Trend #4: A Smarter, Bargain-Centric Customer
The 2008 recession fundamentally changed consumer behavior. Consumers went from using search as an intent channel to a research one. Where once a single search would have led to a transaction, the new bargain savvy consumer searched multiple times and across channels before making a purchase. The chart below tracks the average impressions per click over time. The upward trend implies that consumers are less prone to clicking on an ad than they were before. The new consumer is savvier and is willing to do a lot more research before making a purchase.
Trend #5: Mobile Will Finally Take Off
Yes, every year is anticipated to be the year of mobile. But I really think next year will be different. As things stand now, mobile queries represent about 10% of all queries made on Google. However, very little of this monetizes. This should all change soon. Several start-ups are working on enabling mobile ecommerce. Google itself announced that it is working on a phone that will replace credit cards. I think that after years and years of anticipation mobile e-commerce will have finally arrived and will take off next year.

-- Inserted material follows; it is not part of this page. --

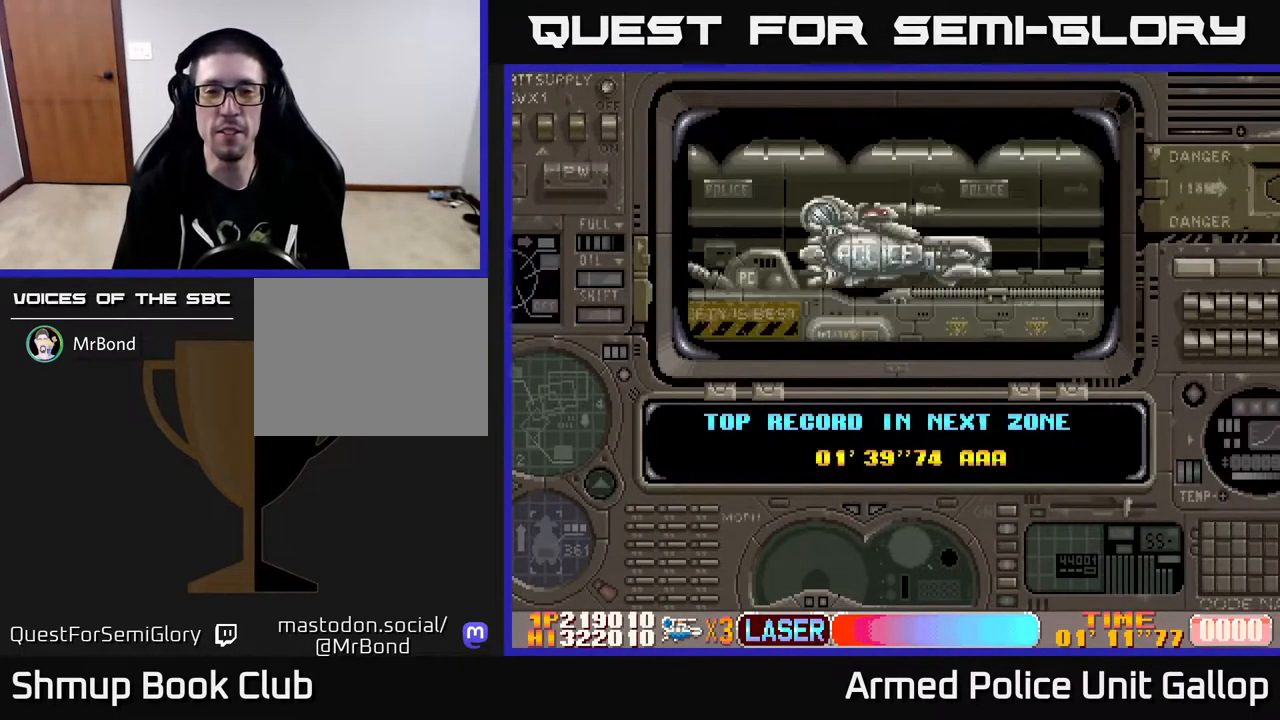
{"buttons": ["A"], "left_stick": "center", "right_stick": "center", "events": []}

How To Leverage These Trends
So this begs the question, what should marketers do to anticipate these trends? Here are some recommendations.
Plan for an increasingly competitive marketplace. While CPCs are increasing, and thereby affecting the bottom line, consumers are looking for a better deal thereby pressuring the top line. In the face of this increasingly competitive marketplace, it is important like never before to focus on the basics: ad copy testing, landing page optimization and SEO (to get “free” traffic as well as helping SEM CTRs).
Optimize your Bing campaigns. Bing should now represent 20-25% of your volume. Ensure that these campaigns are running optimally with full keyword coverage, if you haven’t done so already.
Plan for mobile. If mobile starts to monetize in a big way next year, you could see 10% or more conversions coming from mobile. It’s prudent at this time to start testing mobile via the AdWords platform.
Put cross-channel infrastructure in place. As an advertiser of reasonable scale, chances are that you are using Facebook as an advertising channel. Ensure that you are looking at Facebook data in a cross-channel context to fully understand the efficacy of the channel.
It has given me a lot of pleasure to share my analysis and insights with you this year. I look forward to sharing more of the same in 2011.
Wishing you happy holidays and a happy new year!